Policymakers and regulators: The systemic nature of the risk argues for baseline requirements and better public‑private coordination. Small and mid‑sized organizations often lack the resources to keep appliances patched or monitor authentication telemetry; policy incentives or minimum security standards for critical sectors could reduce large‑scale exposures. Agencies such as CISA have long promoted controls around multifactor authentication, segmentation and logging — advice that becomes harder to operationalize when the authentication gateway itself is compromised.
End users and business leaders: The human element remains a primary vulnerability. Credential hygiene, prompt reporting of suspicious account activity, contract language that requires secure configurations for vendors and contractors, and board‑level attention to remote access strategy are all vital to reducing risk. Insurers and investors are increasingly scrutinizing these controls when evaluating cyber insurance applications or corporate risk profiles.
Adversaries: From the attacker’s point of view, exploiting legitimate remote access minimizes exposure to detection and provides familiar, powerful primitives for reconnaissance and lateral movement. The economics are simple: a small investment in stolen credentials or a browser of vulnerable appliances can yield high returns in ransom negotiations.

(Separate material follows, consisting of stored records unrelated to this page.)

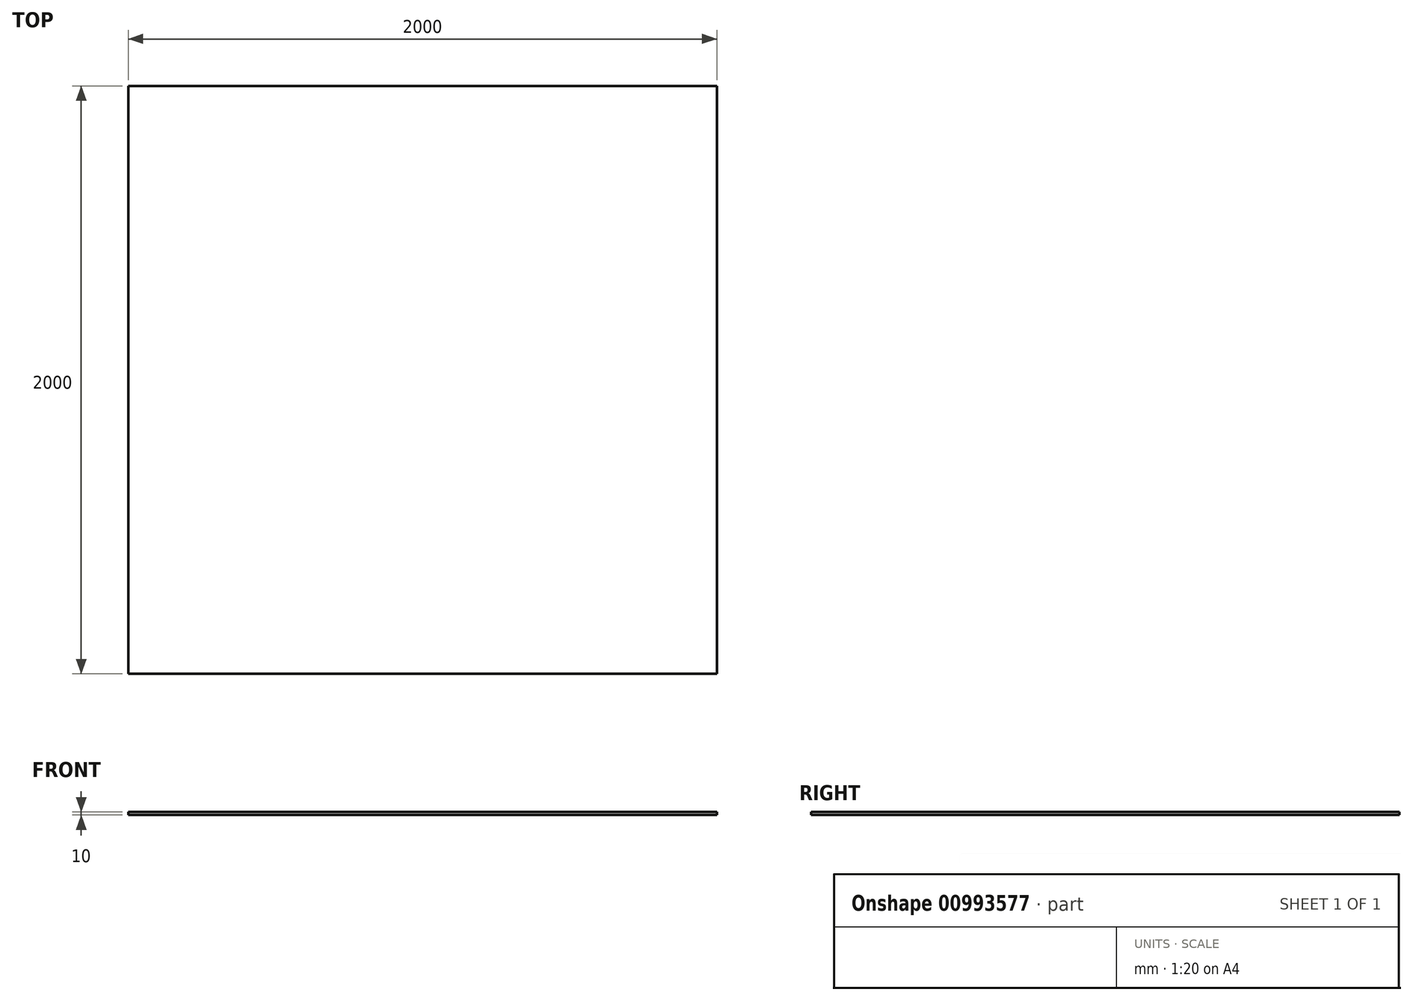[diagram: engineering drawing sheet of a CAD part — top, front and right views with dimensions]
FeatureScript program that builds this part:
annotation { "Feature Type Name" : "Feature", "Feature Type Description" : "" }
export const myFeature = defineFeature(function(context is Context, id is Id, definition is map)
    precondition{}
    {
        {
            var Q0;
            Q0=qCreatedBy(makeId("Top.planeOp"),FACE);
            var sketch = newSketch(context, id + "F0", { "sketchPlane" : qUnion([Q0])});
            skLineSegment(sketch, "E0.bottom", {"start": v(1000, 1000) * mm, "end": v(-1000, 1000) * mm});
            skLineSegment(sketch, "E0.top", {"start": v(1000, -1000) * mm, "end": v(-1000, -1000) * mm});
            skLineSegment(sketch, "E0.left", {"start": v(1000, 1000) * mm, "end": v(1000, -1000) * mm});
            skLineSegment(sketch, "E0.right", {"start": v(-1000, 1000) * mm, "end": v(-1000, -1000) * mm});
            skPoint(sketch, "E0.middle", {"position": v(0, 0) * mm});
            skSolve(sketch);
        }
        {
            var Q0;
            Q0 = qSketchRegion(id + "F0", true);
            extrude(context, id + "F1", {"entities" : qUnion([Q0]), "depth" : 10 * mm, "offsetDistance" : 25 * mm});
        }
    });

Assessing defenses — practical, layered actions
- Patch and inventory: Maintain an up‑to‑date inventory of VPN appliances and apply vendor patches promptly; remove or replace unsupported devices.
- MFA and conditional access: Deploy strong MFA and conditional access policies, but treat them as part of defense‑in‑depth because attackers can bypass MFA when the gateway is compromised .

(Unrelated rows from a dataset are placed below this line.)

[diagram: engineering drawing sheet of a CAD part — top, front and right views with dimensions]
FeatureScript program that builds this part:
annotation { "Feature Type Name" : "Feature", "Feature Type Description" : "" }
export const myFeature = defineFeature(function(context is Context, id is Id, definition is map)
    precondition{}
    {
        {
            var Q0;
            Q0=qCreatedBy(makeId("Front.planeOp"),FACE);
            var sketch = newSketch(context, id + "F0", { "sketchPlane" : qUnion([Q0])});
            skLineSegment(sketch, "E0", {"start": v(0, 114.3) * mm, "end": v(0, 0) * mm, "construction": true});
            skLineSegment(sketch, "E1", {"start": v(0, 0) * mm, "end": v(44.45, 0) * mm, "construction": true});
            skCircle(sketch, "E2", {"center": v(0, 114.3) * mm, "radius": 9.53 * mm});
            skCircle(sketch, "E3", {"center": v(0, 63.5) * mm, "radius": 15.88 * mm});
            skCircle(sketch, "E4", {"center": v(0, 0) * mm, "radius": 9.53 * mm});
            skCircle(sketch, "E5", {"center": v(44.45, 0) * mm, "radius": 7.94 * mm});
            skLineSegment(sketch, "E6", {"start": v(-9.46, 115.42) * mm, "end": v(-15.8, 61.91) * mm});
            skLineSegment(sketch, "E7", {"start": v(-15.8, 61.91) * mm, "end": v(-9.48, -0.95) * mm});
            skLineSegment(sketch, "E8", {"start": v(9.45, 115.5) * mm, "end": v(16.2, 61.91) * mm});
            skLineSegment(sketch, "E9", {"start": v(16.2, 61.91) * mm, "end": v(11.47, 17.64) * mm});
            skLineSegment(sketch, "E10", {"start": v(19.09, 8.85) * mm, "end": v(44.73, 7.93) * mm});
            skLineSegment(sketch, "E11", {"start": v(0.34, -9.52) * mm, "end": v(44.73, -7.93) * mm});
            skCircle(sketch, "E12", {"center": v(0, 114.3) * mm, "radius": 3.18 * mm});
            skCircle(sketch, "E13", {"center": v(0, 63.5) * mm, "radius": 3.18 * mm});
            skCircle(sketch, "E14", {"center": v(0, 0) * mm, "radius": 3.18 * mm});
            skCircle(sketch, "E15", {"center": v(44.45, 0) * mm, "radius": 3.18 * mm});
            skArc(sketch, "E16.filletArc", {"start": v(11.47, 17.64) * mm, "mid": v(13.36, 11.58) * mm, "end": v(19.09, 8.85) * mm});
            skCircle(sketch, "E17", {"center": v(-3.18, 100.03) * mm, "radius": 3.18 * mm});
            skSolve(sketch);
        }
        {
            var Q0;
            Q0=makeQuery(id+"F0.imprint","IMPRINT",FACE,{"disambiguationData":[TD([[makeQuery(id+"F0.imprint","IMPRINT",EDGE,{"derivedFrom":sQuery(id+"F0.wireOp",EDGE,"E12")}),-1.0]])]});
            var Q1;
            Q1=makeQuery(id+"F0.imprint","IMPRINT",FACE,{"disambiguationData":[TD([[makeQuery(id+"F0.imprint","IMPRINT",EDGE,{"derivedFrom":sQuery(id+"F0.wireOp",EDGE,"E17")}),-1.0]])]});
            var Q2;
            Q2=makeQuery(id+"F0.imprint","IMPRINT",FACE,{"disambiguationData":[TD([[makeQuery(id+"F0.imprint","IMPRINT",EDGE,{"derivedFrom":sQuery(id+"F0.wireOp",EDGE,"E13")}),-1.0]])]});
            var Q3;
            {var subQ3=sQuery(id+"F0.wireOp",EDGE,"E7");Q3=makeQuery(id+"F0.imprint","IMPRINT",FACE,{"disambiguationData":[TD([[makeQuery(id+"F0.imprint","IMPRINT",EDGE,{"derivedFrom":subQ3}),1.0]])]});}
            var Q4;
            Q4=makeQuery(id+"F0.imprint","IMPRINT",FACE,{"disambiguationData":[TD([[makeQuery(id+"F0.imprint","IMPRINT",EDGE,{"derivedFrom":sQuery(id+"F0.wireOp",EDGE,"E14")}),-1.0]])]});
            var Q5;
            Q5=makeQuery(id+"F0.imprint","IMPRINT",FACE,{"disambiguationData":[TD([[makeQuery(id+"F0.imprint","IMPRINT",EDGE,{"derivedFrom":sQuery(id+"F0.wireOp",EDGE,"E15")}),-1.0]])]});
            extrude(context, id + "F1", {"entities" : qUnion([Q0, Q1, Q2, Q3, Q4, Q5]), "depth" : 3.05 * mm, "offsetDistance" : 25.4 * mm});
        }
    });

- Least privilege and segmentation: Ensure VPN accounts have minimal access and that internal networks are segmented to limit lateral movement.
- Logging and rapid detection: Instrument VPNs and perimeter devices with robust logging and integrate those streams into SIEM and XDR platforms for faster detection of anomalous sessions .

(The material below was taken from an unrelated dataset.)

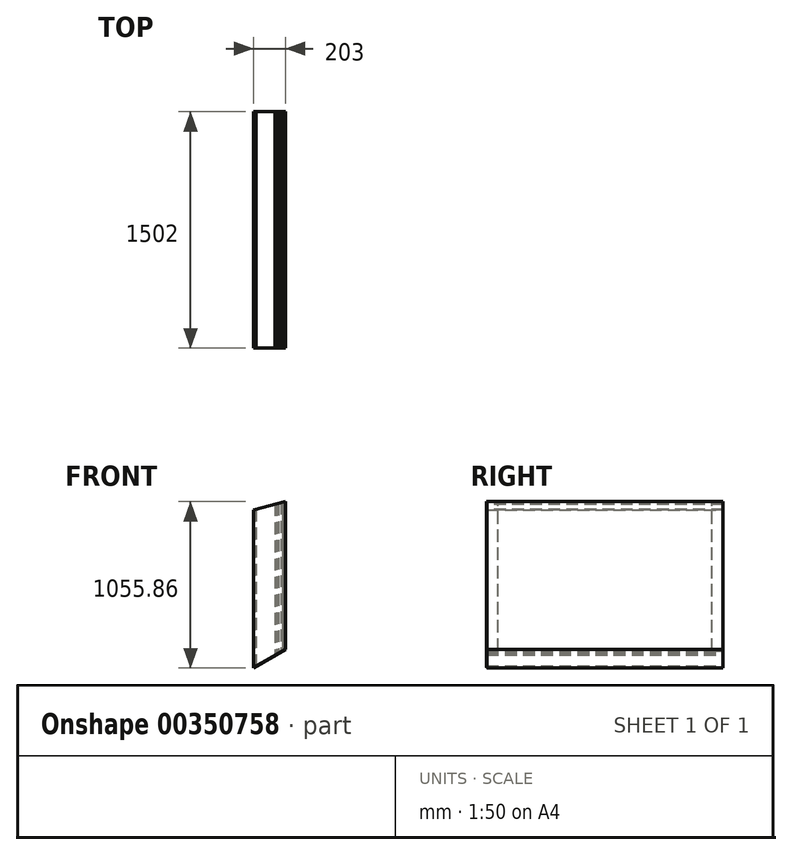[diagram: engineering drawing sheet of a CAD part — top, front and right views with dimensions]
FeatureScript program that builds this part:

- Operational readiness: Run tabletop exercises that assume VPN compromise and test containment, credential resets, and recovery procedures.
Why the story still isn’t simple
Even with best practices, tradeoffs persist. Replacing legacy appliances is costly and disruptive. Strict access controls can frustrate users and third‑party vendors. Many organizations must balance operational continuity against rapid remediation. Meanwhile, attackers will keep innovating: automated scanning for unpatched VPNs, marketplace trade in stolen credentials, and toolkits that chain small misconfigurations into full compromises.
Conclusion
The rise of compromised VPN access as a dominant root cause for ransomware is a reminder that security is a system problem, not a single control. Protecting identity, appliances and network architecture together — and assuming that any single control might fail — is now the baseline for resilience. If the tunnel you rely on to connect workers can be turned into a staging ground for extortion, how confident are you in the controls that sit in front of your most critical assets?